The recently launched UK ILS regime has to date facilitated two successful transactions. GC Securities’ managing director Des Potter, who played a lead role in the work to establish the regime as part of the London Market Group’s ILS Taskforce, discusses the potential it offers and what steps can be taken to build on the momentum generated

On 1 June, Scor announced that it had successfully sponsored a new catastrophe bond, Atlas Capital UK 2018, becoming the first reinsurer to capitalise on the UK’s recently implemented ILS regime. As sole structurer and bookrunner for the transaction, GC Securities were the first broker-dealer to successfully navigate the demands of the fledgling legislation.

The launch of the new regime is the culmination of over three years of collaboration between the (re)insurance industry, and in particular the London Market Group, the UK’s HM Treasury, the Prudential Regulation Authority (PRA) and the Financial Conduct Authority (FCA) to implement the legislation that will help position London as a hub for the ongoing development of the ILS market.

The ILS framework provides an excellent example of how an industry body, such as the London Market Group, can work collaboratively with Government to bring innovative and long-lasting benefits to the UK (re)insurance economy.

Coming into force in December 2017, the UK Risk Transformation Regulations 2017 have already enabled the authorisation of two insurance special purpose vehicles (ISPV) with over $350m of securities issued to support the transfer of risk to these vehicles.

The legislation is robust and the bespoke tax regime that allows the qualifying risk transformation vehicles to be exempt from corporation tax and the securities issued to be exempt from both withholding tax and stamp duty provides an internationally competitive framework.

From a regulatory perspective, its implementation has proved a steep learning curve, and the PRA has been extremely diligent with the application process. The body should be complemented on the resource levels deployed to assess applications and we must recognise the challenges involved in ensuring all components of the Solvency II regulations for ISPVs are fully satisfied as with each authorisation they are setting market precedents.
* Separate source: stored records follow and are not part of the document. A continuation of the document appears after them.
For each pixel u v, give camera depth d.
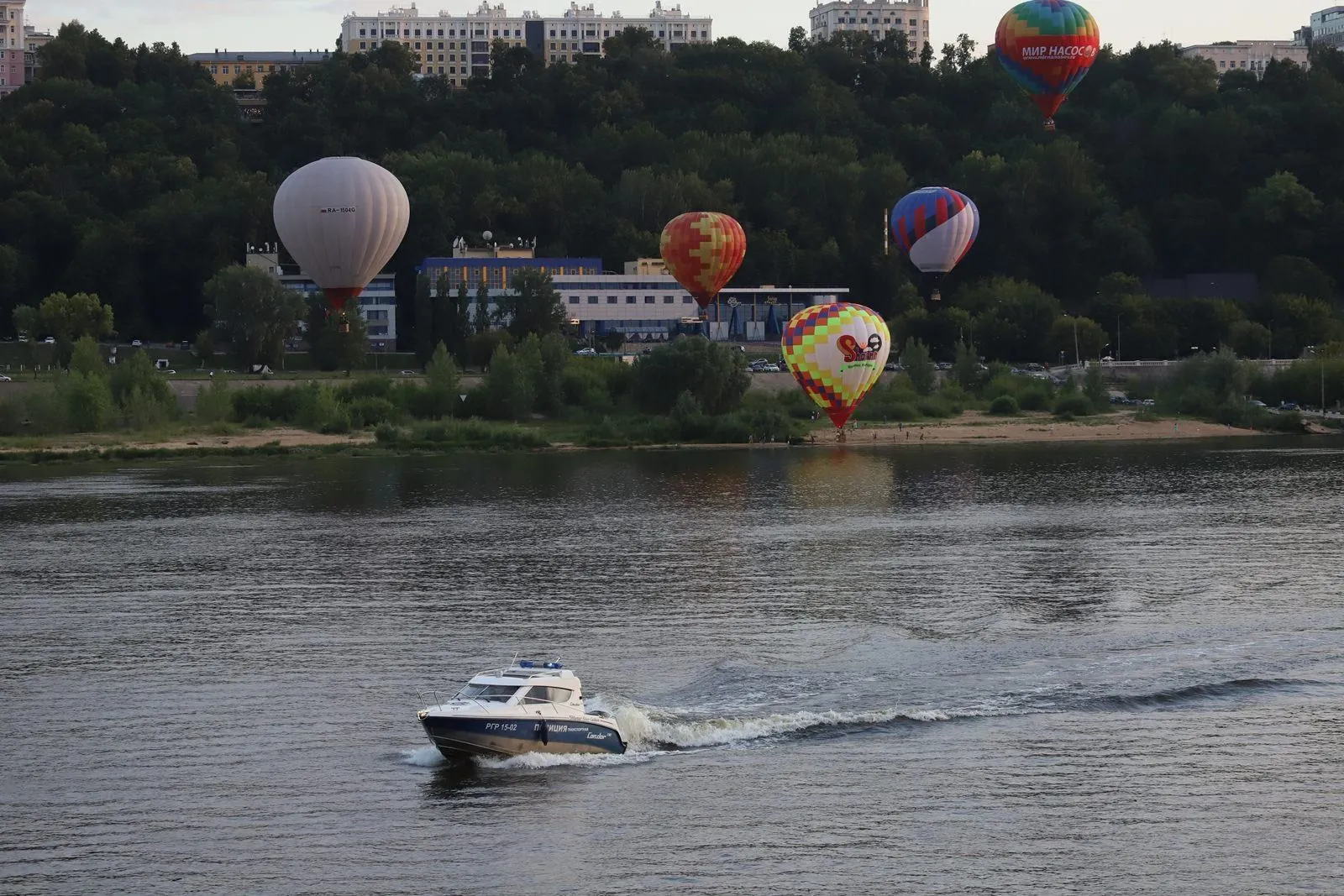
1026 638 136.88
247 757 108.56
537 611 152.00
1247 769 104.88
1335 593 154.25
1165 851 93.81
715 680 124.44
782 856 93.19
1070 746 108.75
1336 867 91.94
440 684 125.50
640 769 105.56
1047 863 92.31
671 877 90.81
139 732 113.81
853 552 184.75
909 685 122.12
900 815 98.38
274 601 158.38
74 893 88.75
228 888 89.31
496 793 101.88
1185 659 128.38
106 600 159.50
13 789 102.94
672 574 171.50
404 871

It is also important to understand the regulatory environment of each cedant, to enable them to obtain full capital credit for risks transferred to UK ISPVs (for example, Regulation 114 trust arrangements for US insurers).

The degree of diligence undertaken by the PRA requires patience on the part of the industry. Practitioners must work proactively with the body to aid their understanding and mitigate any concerns. Particularly with the three mandatory conditions regarding the contractual arrangements to transfer risk to an ISPV, namely (a) that the ISPV is at all times fully funded, (b) that the transfer of risk is effective in all circumstances and (c) that the claims of investors are at all times subordinated to the (re)insurance obligations of the ISPV.

A lot of effort has already been invested to develop the UK ILS framework and this is helping to generate a robust pipeline of new applications in which Guy Carpenter is actively involved. I firmly believe that the ILS regime provides a landmark opportunity to strengthen London’s influence in the global (re)insurance market and secure a strong position in this rapidly evolving and expanding sector.

Potential new investors and risk transfer counterparties must accept that the PRA will maintain rigorous application processes – this is not simply a case of “rubber stamping” applications. The market would expect London to operate to the highest standard. However, this needs to be a standard that is commercially competitive and leads to a growth in business and employment opportunities for the UK economy.